After a chance encounter with writer and fellow skateboarder Harmony Korine led to a part in 1995’s Kids, she went from being a thrift-store Tinkerbell to couture fashion muse (Louis Vuitton, Marc Jacobs, Dolce and Gabbana and YSL). Next came acting awards and an Oscar nomination, at the age of 25, for Boys Don’t Cry. Sevigny also became the performer of the world’s second most famous act of fellatio, in Vincent Gallo’s 2003 film The Brown Bunny (she will always have to wait in line behind a certain Monica Lewinsky).
Guided by a precocious feel for good material and interesting filmmakers she has notched up a roster of highly commendable if largely commercially underperforming independent films. When mention is made of her lack of commercial success since the Oscar winning Boys Don’t Cry, she positively bursts with explanation: ‘I had a lot of offers and a lot of movies that were meant to happen after Boys Don’t Cry that were great, great scripts and great directors and on two of them, the leading men broke limbs. So, they fell apart. They both would’ve been really great for me, but I’m glad to still actually be struggling. I enjoy the struggle.’
Last year UK television audiences saw her in US cable station HBO’s feted Mormon community drama Big Love. In it she plays Nicolette, second wife of Bill Paxton’s polygamist prophet Bill Hendrickson. ‘It’s a great part. I love the show,’ she enthuses. The second series is due out in America this summer while a UK date is so far unconfirmed. Her character is arguably the most conservative of the wives and Sevigny insists that she is far more conservative in real life than her persona might suggest.

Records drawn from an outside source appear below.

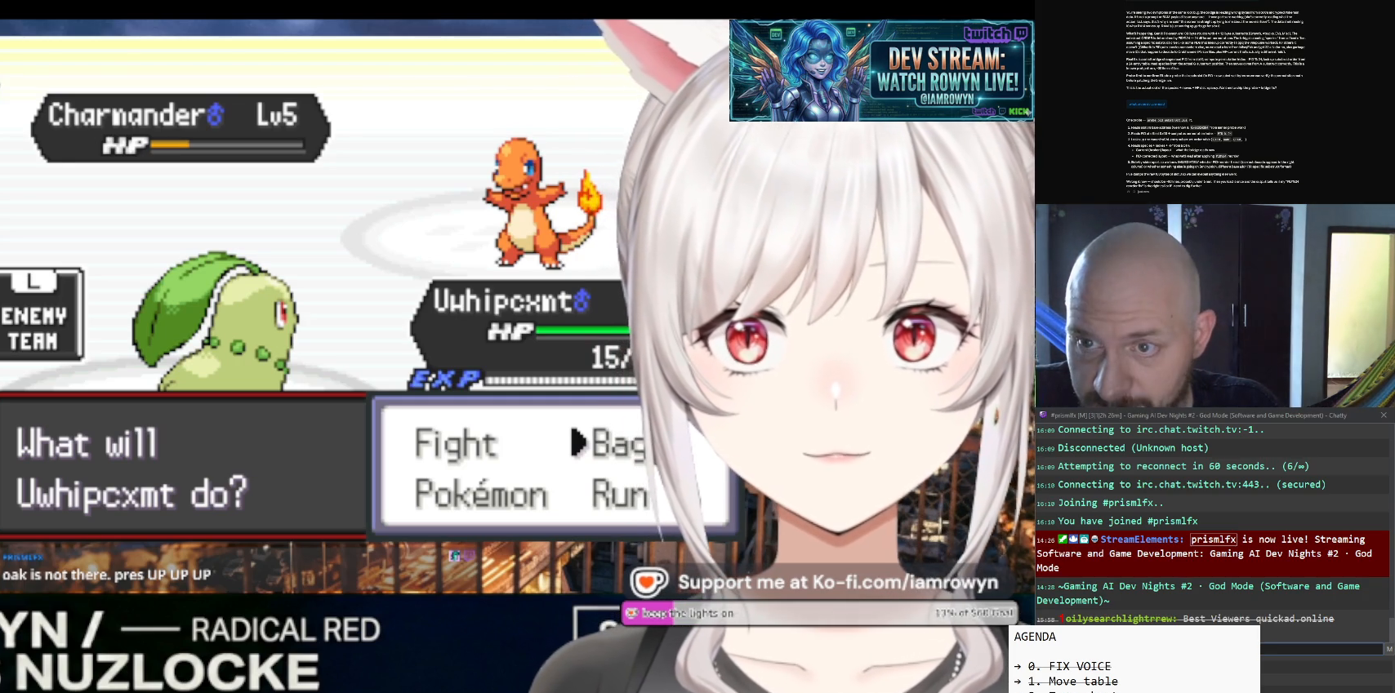
{"buttons": ["DPAD_RIGHT"], "events": []}
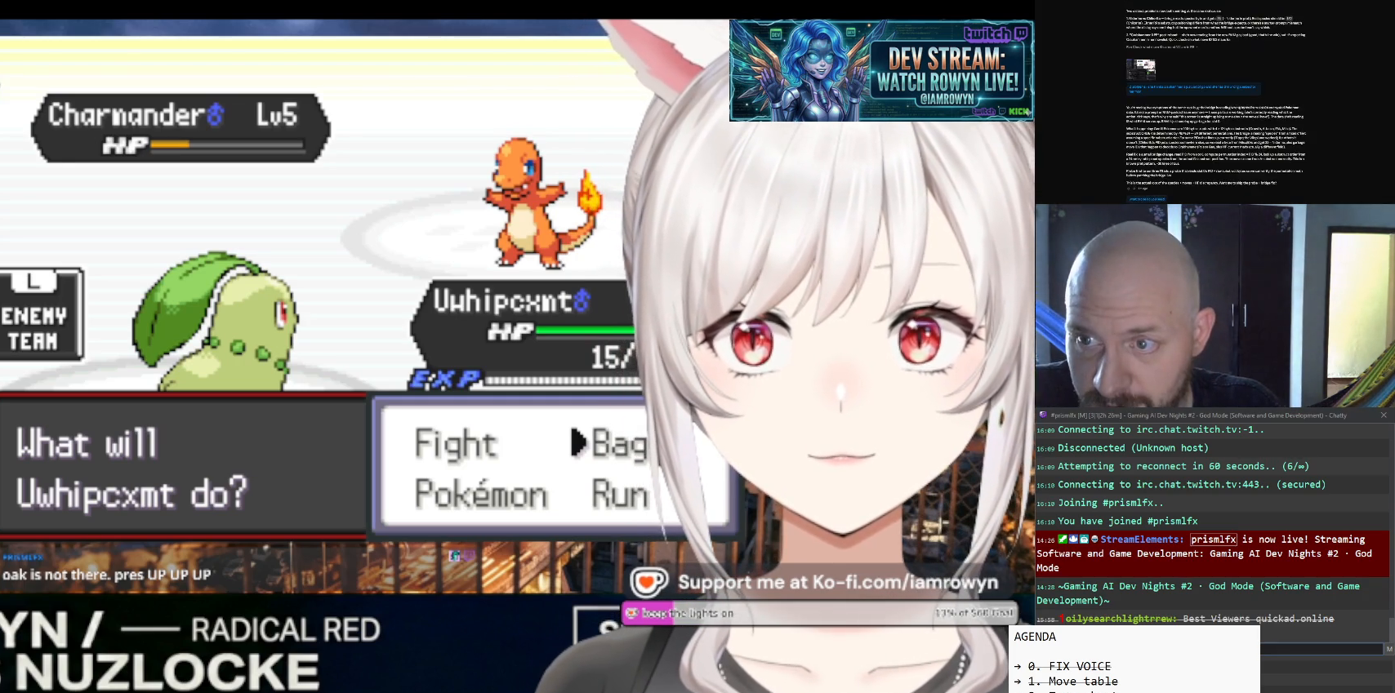
{"buttons": ["DPAD_RIGHT"], "events": []}
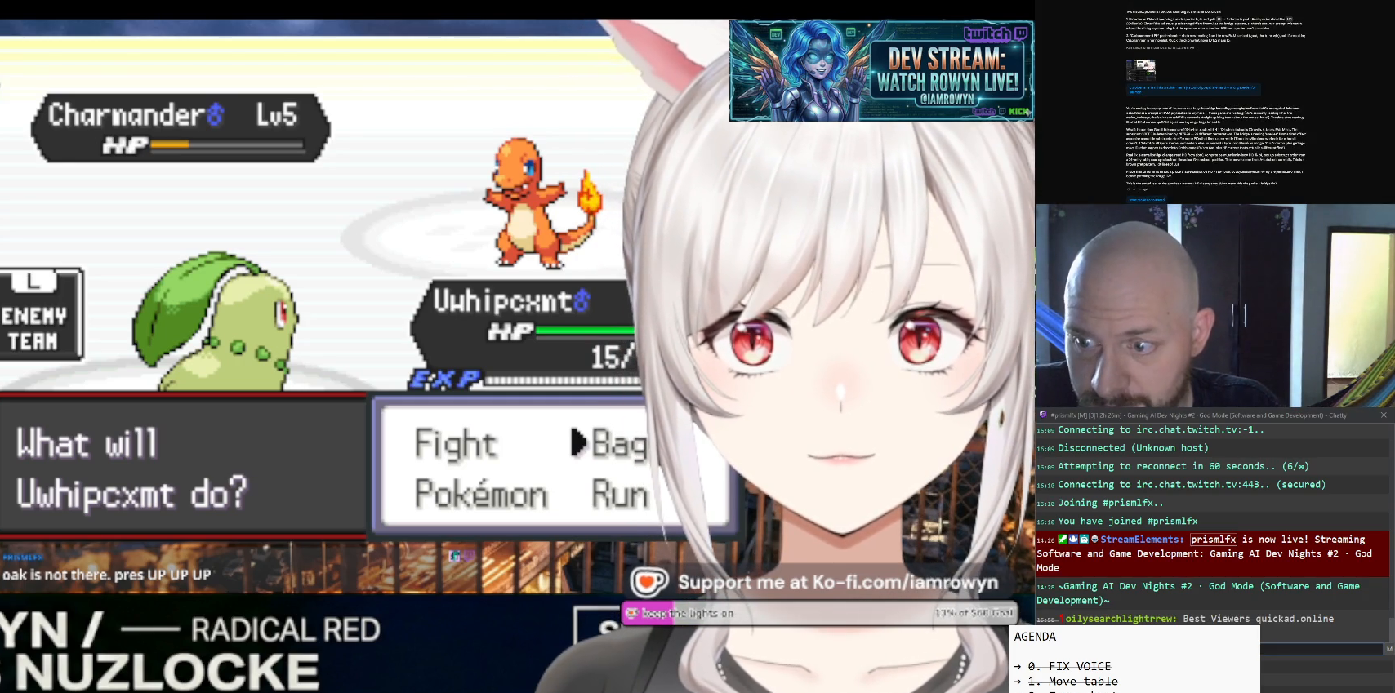
{"buttons": ["DPAD_RIGHT"], "events": []}
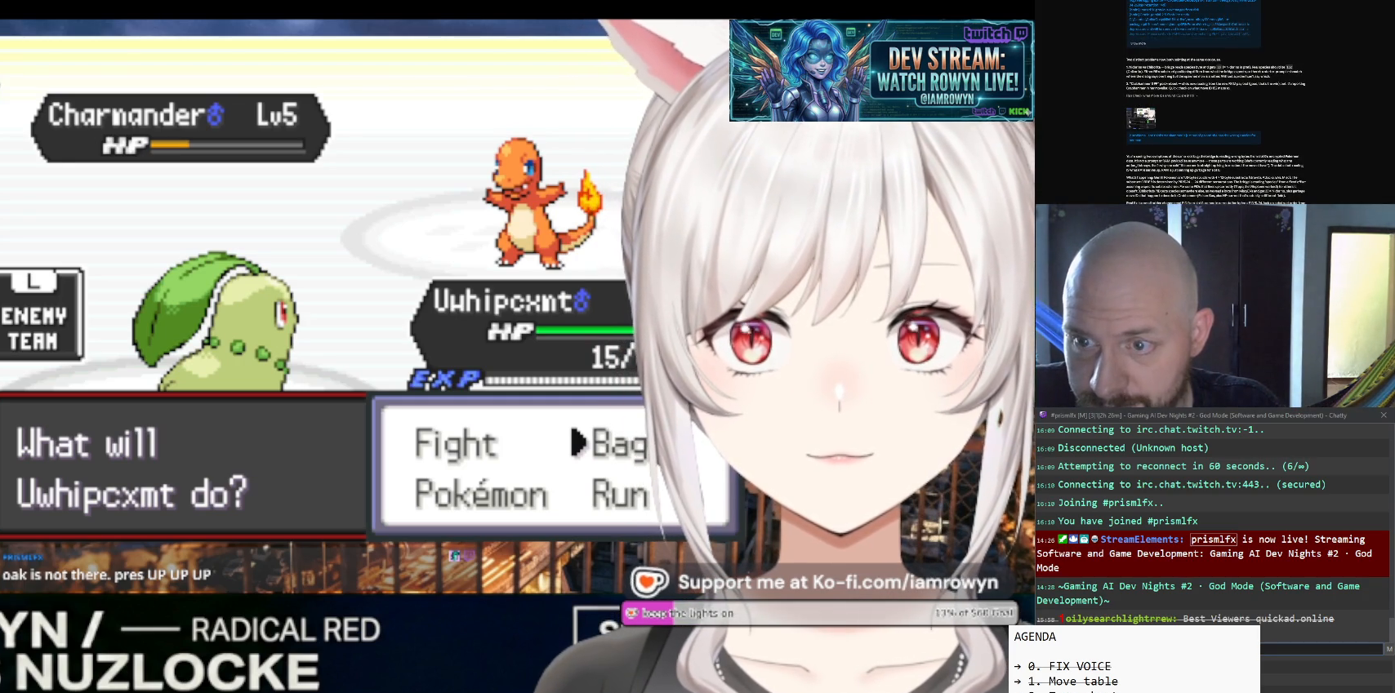
{"buttons": ["DPAD_RIGHT"], "events": []}
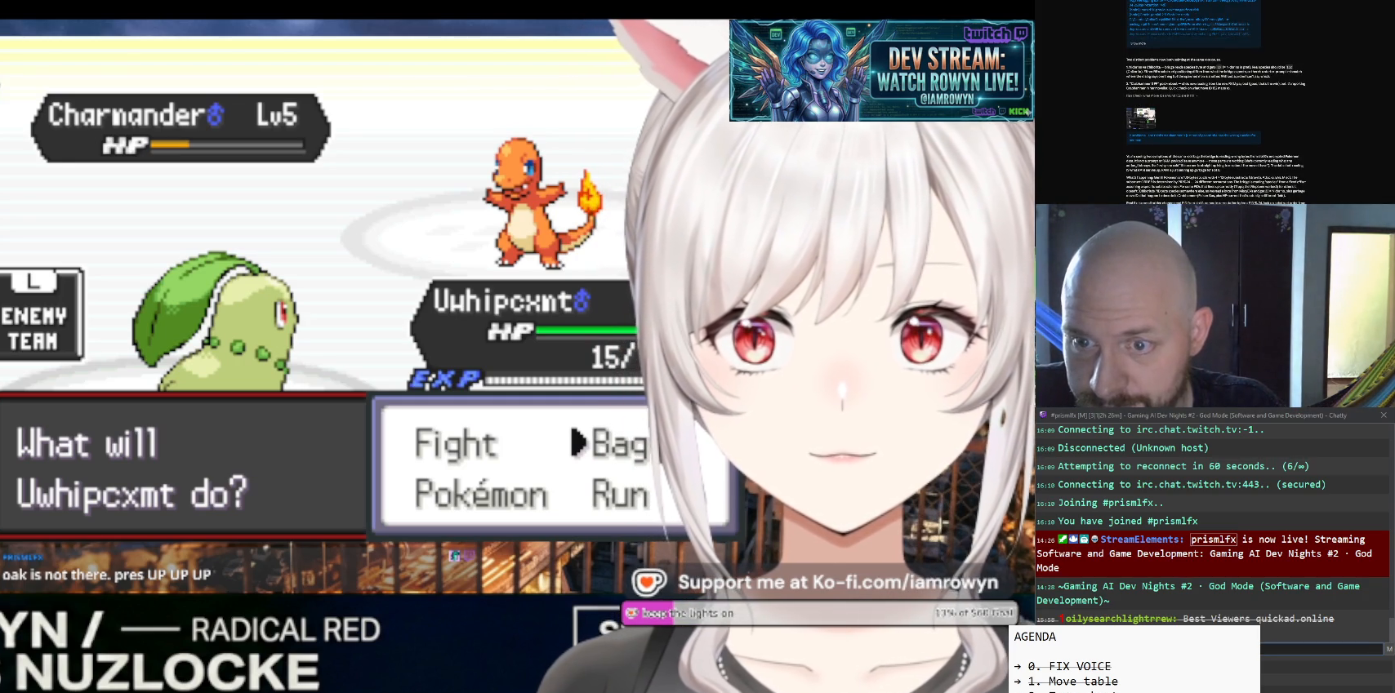
{"buttons": ["DPAD_RIGHT"], "events": []}
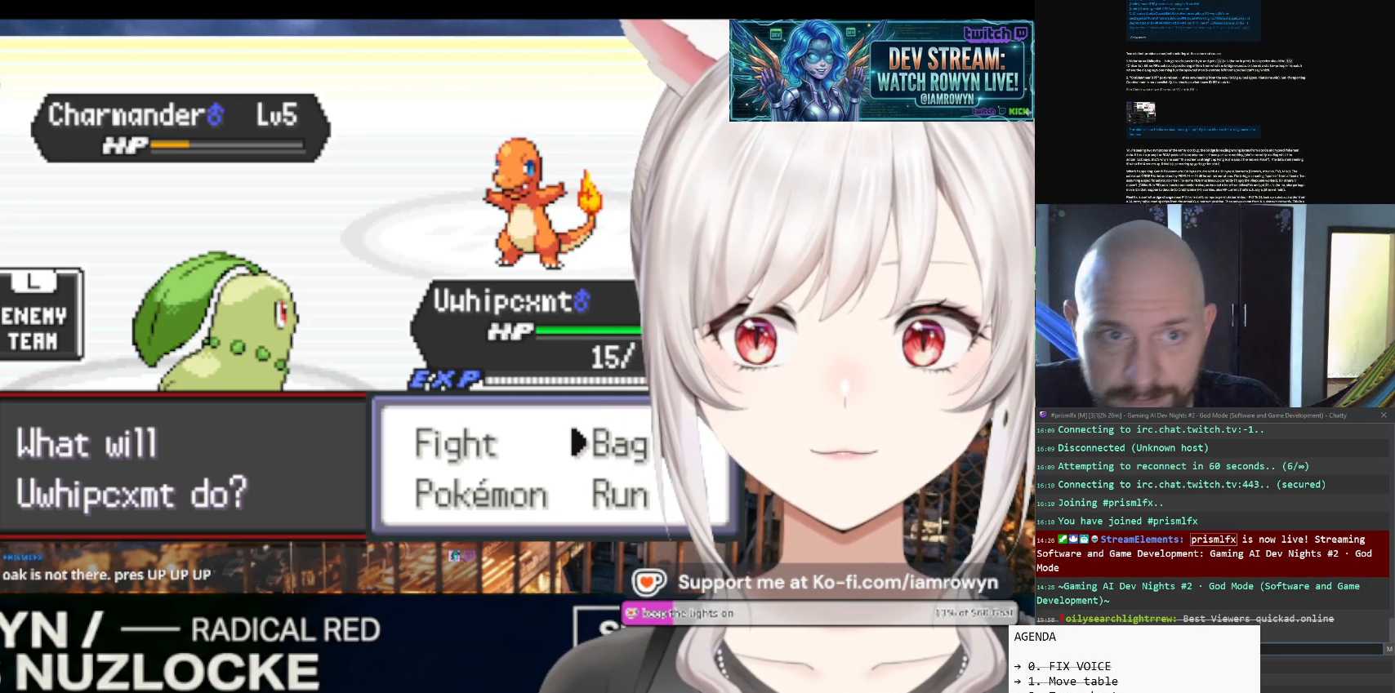
{"buttons": ["DPAD_RIGHT"], "events": []}
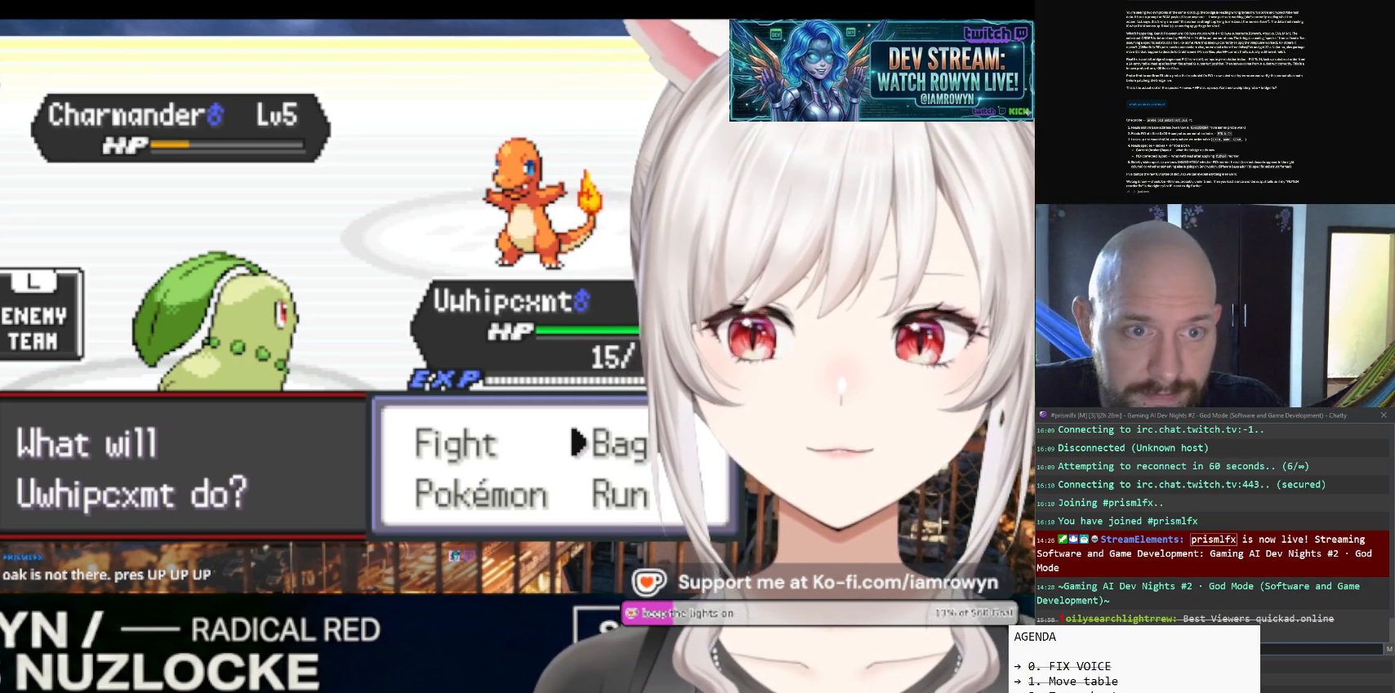
{"buttons": ["DPAD_RIGHT"], "events": []}
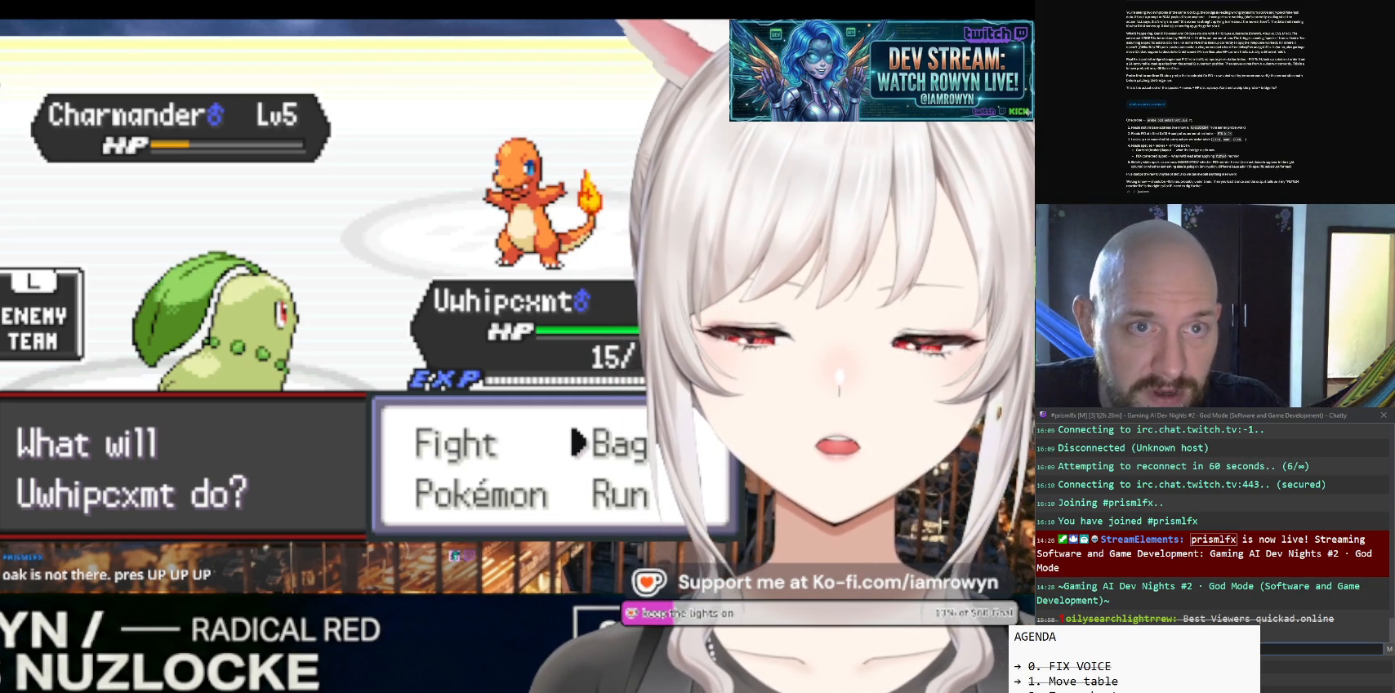
{"buttons": ["DPAD_RIGHT"], "events": []}
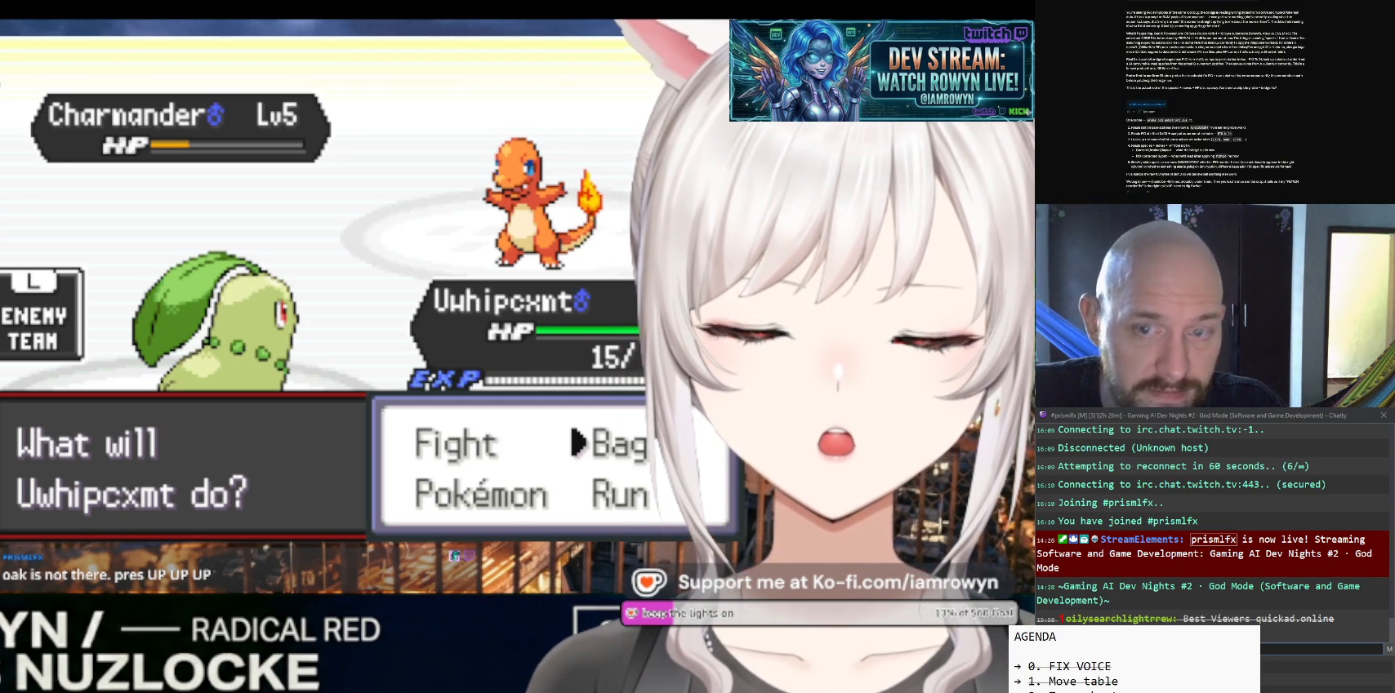
{"buttons": ["DPAD_RIGHT"], "events": []}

By way of squaring some bizarre cultural circle, the actress is currently gearing up to play Catherine II (the Great) in Polish filmmaker Agnieszka Holland’s epic biopic Catherine and Peter. Sevigny’s late father’s connection to 17th Century aristocrat (and great lady of letters) the Marquise de Sevigney may have been tenuous, but undoubtedly has the coolest of blue blood running through it. Sevigny is handsome and pretty, but she may also be the real queen of New York City.